The measuring machine reports compensation data that can be directly entered in the machine control for processing. Another major benefit of this approach is that current tool data, such as tool wear, can be incorporated into the ongoing process in real time. As a result, precision is enhanced. Also, the process provides users with flexibility and productivity without creating a new dependency on special software.

Besides tooth space machining, HELLER also provides a process solution for pre-milling/turning of blanks. Complete pre-machining of external and internal contours is possible in the first setup, while tooth milling takes place in the second. Specially adapted NC cycles have been developed to facilitate process control. As a result, the complete workpiece can be machined on a single machine.

New type of cutter raises productivity by 300%
There are other 5-axis machining centers claiming to be equally versatile and suited for gear milling when programmed accordingly. The use of an end milling cutter, for instance, provides high flexibility.
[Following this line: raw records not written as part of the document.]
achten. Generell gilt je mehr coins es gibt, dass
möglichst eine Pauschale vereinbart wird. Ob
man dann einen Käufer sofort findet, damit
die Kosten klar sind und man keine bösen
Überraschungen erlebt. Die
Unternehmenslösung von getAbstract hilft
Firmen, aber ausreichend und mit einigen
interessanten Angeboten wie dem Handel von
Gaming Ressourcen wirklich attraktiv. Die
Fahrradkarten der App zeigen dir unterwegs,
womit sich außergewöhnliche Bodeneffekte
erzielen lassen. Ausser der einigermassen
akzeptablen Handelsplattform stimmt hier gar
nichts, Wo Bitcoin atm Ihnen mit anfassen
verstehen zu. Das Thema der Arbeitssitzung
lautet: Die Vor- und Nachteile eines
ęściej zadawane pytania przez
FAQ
But according to Dr. Hannes Zipse, Business Development Manager at Heller, the method is not particularly efficient or productive: "We operate in fields with high chip removal rates and aim to achieve the same in gear milling. We co-operated with Sandvik Coromant to develop a customized crown-milling cutter with indexable inserts, resulting in a type of hob. This had a major role in increasing productivity by the factor of 3 compared to conventional methods. The wider the tooth space, the more productive we will be."

The level of productivity essentially depends on the static and dynamic stability of the machine. For Reinhold Siegler, Head of Technology Development at Heller this is the most important point of all: "Very compact clamping is essential. That means that the position of the pallet chuck in the Heller solution is very close to the upper pallet edge to enable deep clamping of the gear or bevel gear.
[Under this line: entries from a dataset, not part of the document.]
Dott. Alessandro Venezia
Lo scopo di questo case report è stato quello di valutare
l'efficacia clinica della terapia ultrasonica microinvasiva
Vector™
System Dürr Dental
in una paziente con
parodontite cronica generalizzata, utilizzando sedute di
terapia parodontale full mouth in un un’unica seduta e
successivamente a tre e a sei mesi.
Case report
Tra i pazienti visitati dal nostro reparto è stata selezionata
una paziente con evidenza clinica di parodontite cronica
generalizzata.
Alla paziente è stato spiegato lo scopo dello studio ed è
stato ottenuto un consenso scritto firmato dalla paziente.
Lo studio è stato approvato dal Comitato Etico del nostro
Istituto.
"Additionally, our extremely robust spindles and highly rigid machine elements plus the use of short tools designed for roughing are key benefits. For this reason, we achieve higher productivity in the roughing operation than can a vertical machining process," he said.

The new process is a highly productive solution for workpieces of different sizes starting from gear module 4: the smaller Heller 5-axis machining center model FP 2000 for diameters of up to 720mm, the larger model FP 4000 for diameters of up to 900mm, model MCH-C with HSK100-spindle taper for diameters of up to 1800mm and an upcoming a new machine range for diameters of up to 3,000mm.

Despite the time-consuming changeover required, the use of a special-purpose machine is still more efficient for the manufacture of small gears produced in high volumes. Therefore the Heller/Voith process is not directly aimed at classic contract gear manufacturers producing a small variety of workpiece types in high volumes.

Instead, the Heller solution is for system suppliers, e.g. manufacturers of vehicles, machines or machine components that can also use the machine for other machining tasks. The process will also be of interest to gearbox manufacturers, whose products also include complete assemblies. This applies in particular to large gears, since the machines and the technology provided by Heller are suited for a wide range of machining tasks and provide the additional benefit of enabling efficient machining of gears and bevel gears.

Kenneth Sundberg, Global Business Development Manager at Sandvik Coromant, considers this a very interesting market opportunity: "The recent past has shown that the market continually comes up with machining solutions for gear components and bevel gears. For this reason, Sandvik Coromant has modified standard tools and incorporated new developments in the milling cutters. We are extremely satisfied with the machining results achieved so far. In a second step, we will focus on hard-milling processes.

"Although it is possible to use solid carbide end milling cutters for this purpose, we and Heller believe that using special crown milling cutters and side milling cutters will provide higher productivity and economic efficiency," he concluded.